We then instructed the Tor rc script not to run the default instance of Tor:

# sysrc tor_disable_default_instance=YES

Then we tell the rc system which Tor instances we want to run and set Tor to start at boot:

# sysrc tor_instances="instance-01 instance-02 instance-03 instance-04 instance-05"
# sysrc tor_enable=YES

Then we start Tor. The first time the Tor rc script starts Tor, it will create the data and logging directories for you with the proper permissions.

# service tor start

Keeping HardenedBSD and Tor Up-To-Date

Updating HardenedBSD is simple with hbsd-update. We publish updates for base periodically. Feel free to use hbsd-update as often as you’d like to check for updates to the base operating system.

For example:

# hbsd-update
# shutdown -r now

To update your packages, including Tor, use:

# pkg upgrade

Tor Service Management Basics

The tor rc script uses SIGINT when shutting Tor down. This causes Tor to shutdown in an ungraceful manner, immediately halting connections from clients. Instead of using the traditional service tor stop command, directly issue SIGTERM to the instance you wish to stop.

# service tor status instance-01
tor is running as pid 70918.
# kill -SIGTERM 70918

If you’d like to stop all instances in a graceful way at the same time:

# killall -SIGTERM tor

In a multi-instance setup, you can tell the service command which instance you want to control by appending the instance name (the portion after the @ symbol of the torrc file) at the end of the command.
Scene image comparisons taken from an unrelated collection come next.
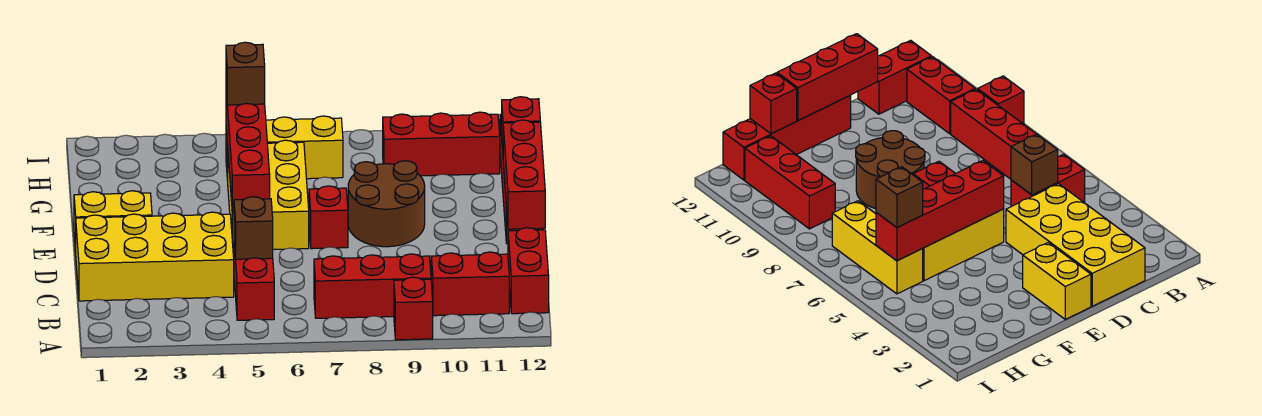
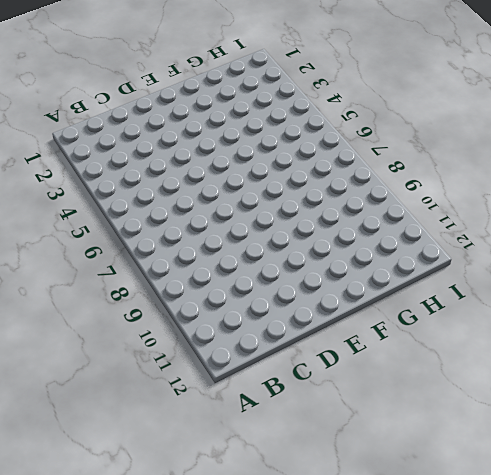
none -> red 1x1 brick [394,277,433,340]
none -> red 1x2 brick [234,245,274,320]
none -> red 1x3 brick [314,254,431,318]

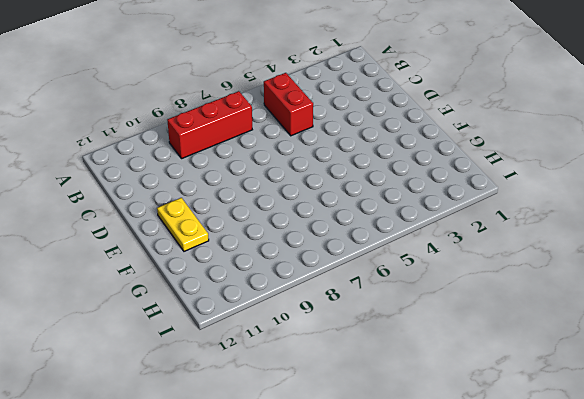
yellow 1x2 plate [157,198,209,251] -> none
none -> red 1x1 brick [394,277,433,340]
none -> red 1x2 brick [431,252,509,316]
none -> red 1x2 brick [508,228,549,314]

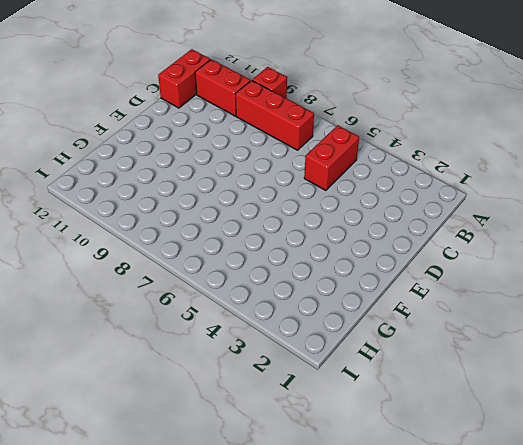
none -> yellow 2x4 brick [76,212,234,301]
none -> yellow 1x2 brick [74,191,152,252]
none -> yellow 2x3 brick [228,140,309,250]

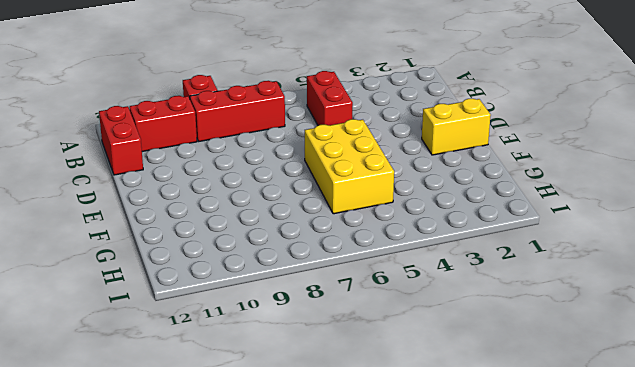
none -> yellow 2x4 brick [76,212,234,301]
none -> red 1x1 brick [309,186,348,249]
none -> brown 2x2 round brick [348,161,425,247]

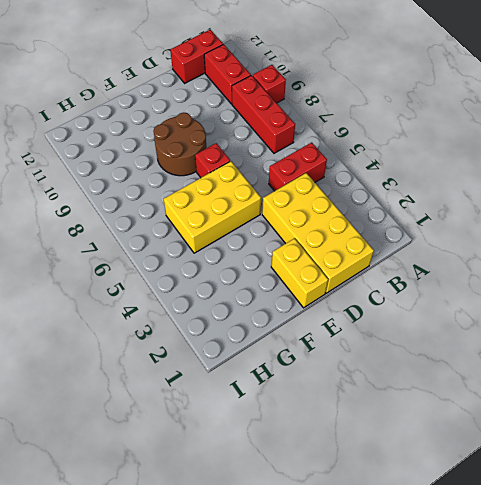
none -> red 1x4 brick [723,96,851,180]
none -> yellow 1x3 brick [226,116,343,180]
none -> red 1x3 brick [383,112,500,176]

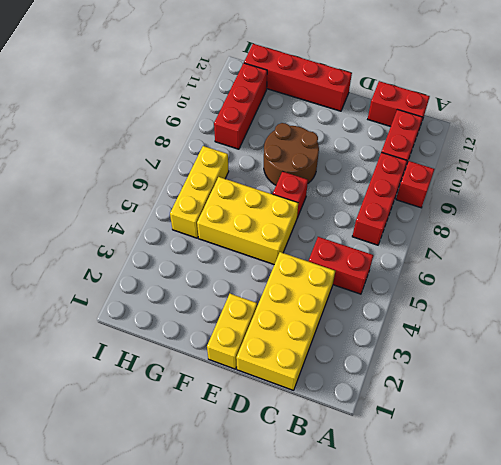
none -> brown 1x1 brick [234,197,273,259]
none -> red 1x3 brick [503,120,545,229]
none -> red 1x4 brick [226,92,270,213]

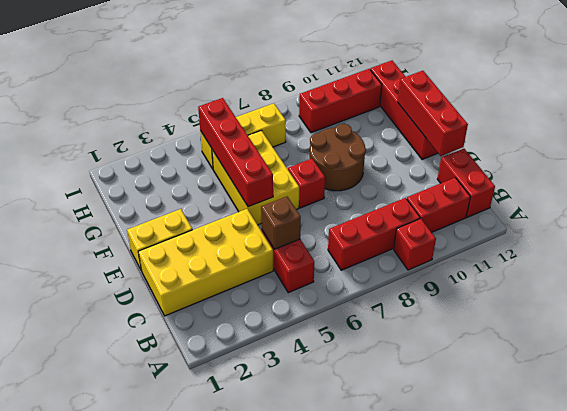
none -> red 1x1 brick [502,97,540,150]
none -> brown 1x1 brick [226,42,265,105]

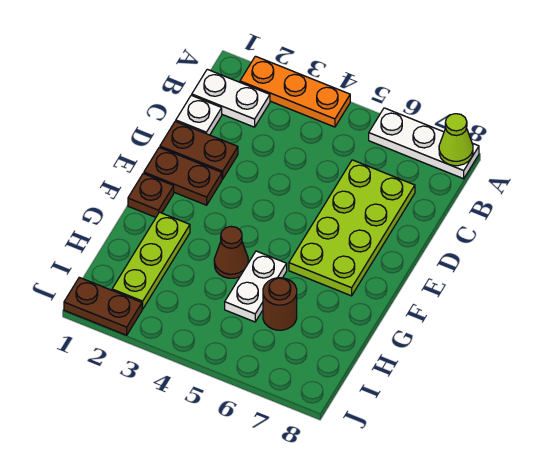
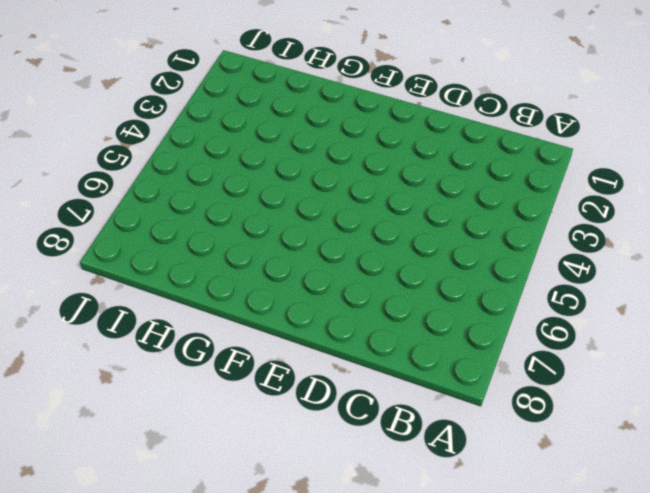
none -> orange 1x3 plate [240,56,350,127]
none -> white 1x3 plate [369,108,479,179]
none -> white 1x2 plate [192,69,270,127]

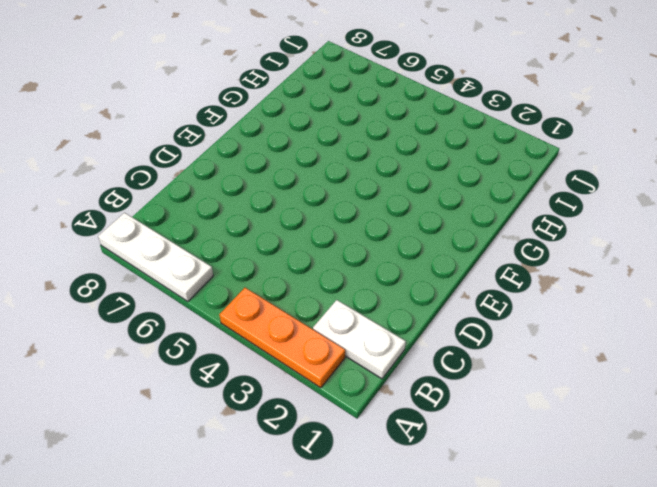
none -> white 1x1 plate [176,95,222,135]
none -> lime 2x4 plate [289,160,415,296]
none -> brown 1x2 plate [160,121,238,179]

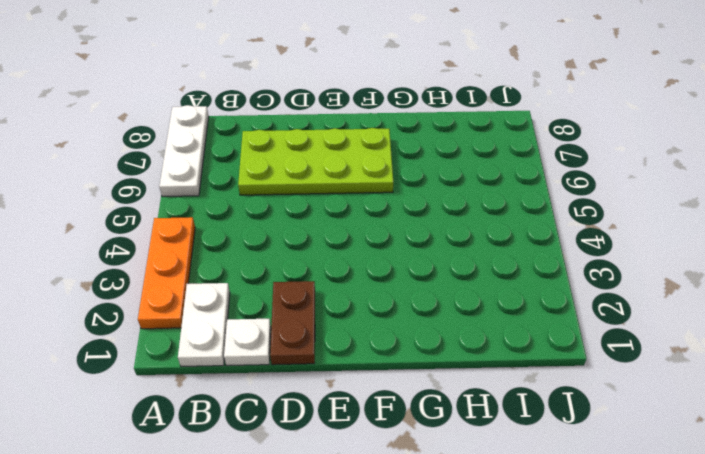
none -> brown 1x2 plate [144,147,222,205]
none -> brown 1x1 plate [128,173,174,217]
none -> lime 1x3 plate [112,212,190,309]

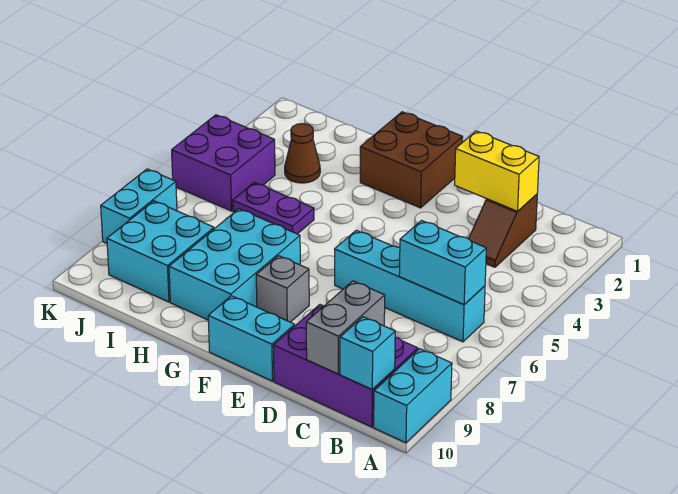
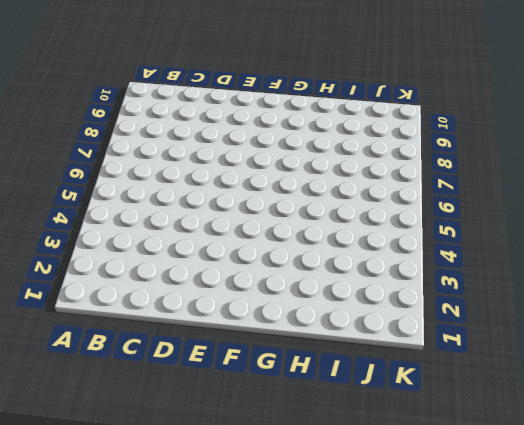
none -> cyan 1x2 brick [374,349,452,443]
none -> cyan 1x4 brick [335,230,485,342]
none -> purple 2x3 brick [273,305,418,427]

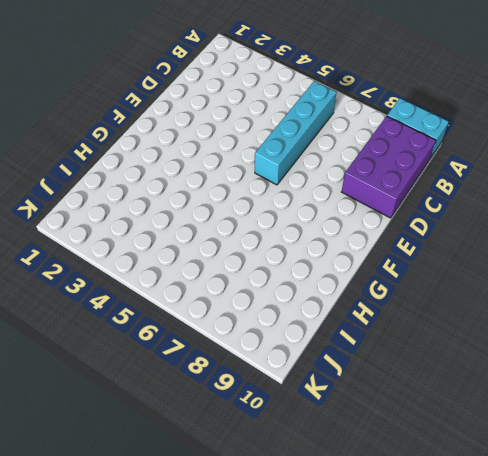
none -> brown 1x2 slope [469,194,537,267]
none -> cyan 1x2 brick [208,296,295,381]
none -> brown 2x2 brick [360,112,463,208]

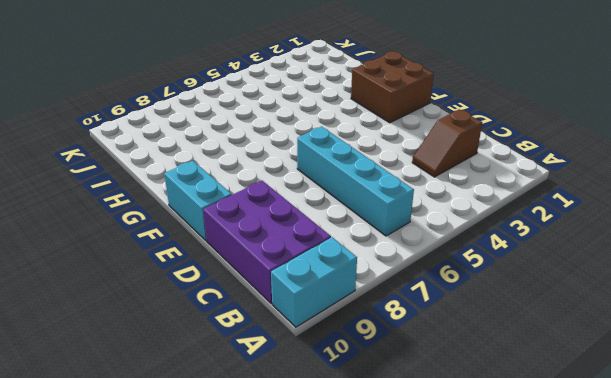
none -> grey 1x1 brick [256,256,309,322]
none -> cyan 2x3 brick [169,209,300,320]
none -> purple 1x2 plate [233,183,314,234]

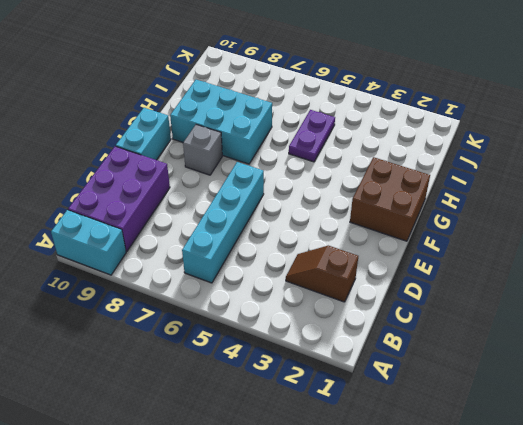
none -> brown 1x1 cone [285,124,320,183]
none -> cyan 2x2 brick [107,201,214,302]
none -> purple 2x2 brick [172,115,275,211]

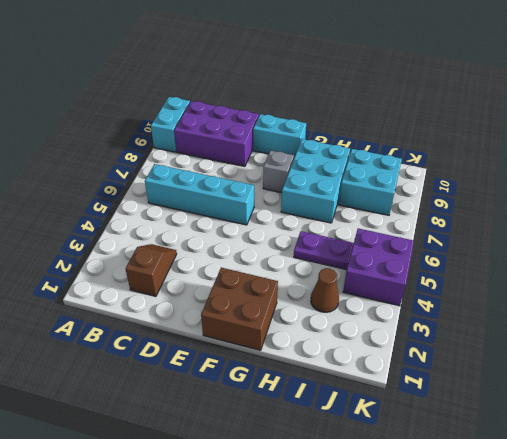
none -> cyan 1x2 brick [101,169,177,243]
none -> cyan 1x2 brick [399,221,486,305]
none -> cyan 1x1 brick [340,317,395,389]

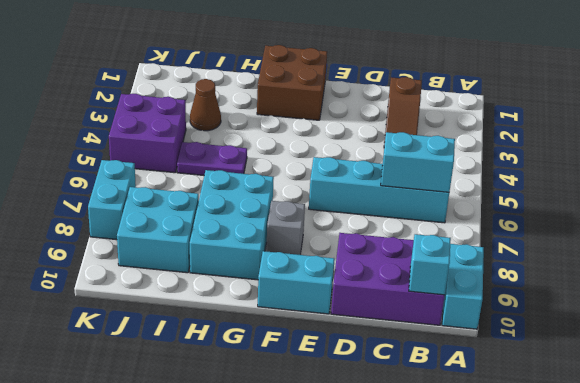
none -> yellow 1x2 brick [455,131,539,211]
none -> grey 1x2 brick [306,281,385,374]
For example, to reload the config file for instance-01, issue the following command:

# service tor reload instance-01

If you want to reload the config file for all instances, simply remove the instance name from the above command. The rc script will issue the reload command across all instances.

If you’d like to look at an instance’s log file, you can use the tail command:

# tail -f /var/log/tor/instance-01/notices.log

Future Work

In the future, we would like to further harden our Tor setup by having each instance deployed in its own HardenedBSD jail. Once that is complete, we will document and publish the steps we took.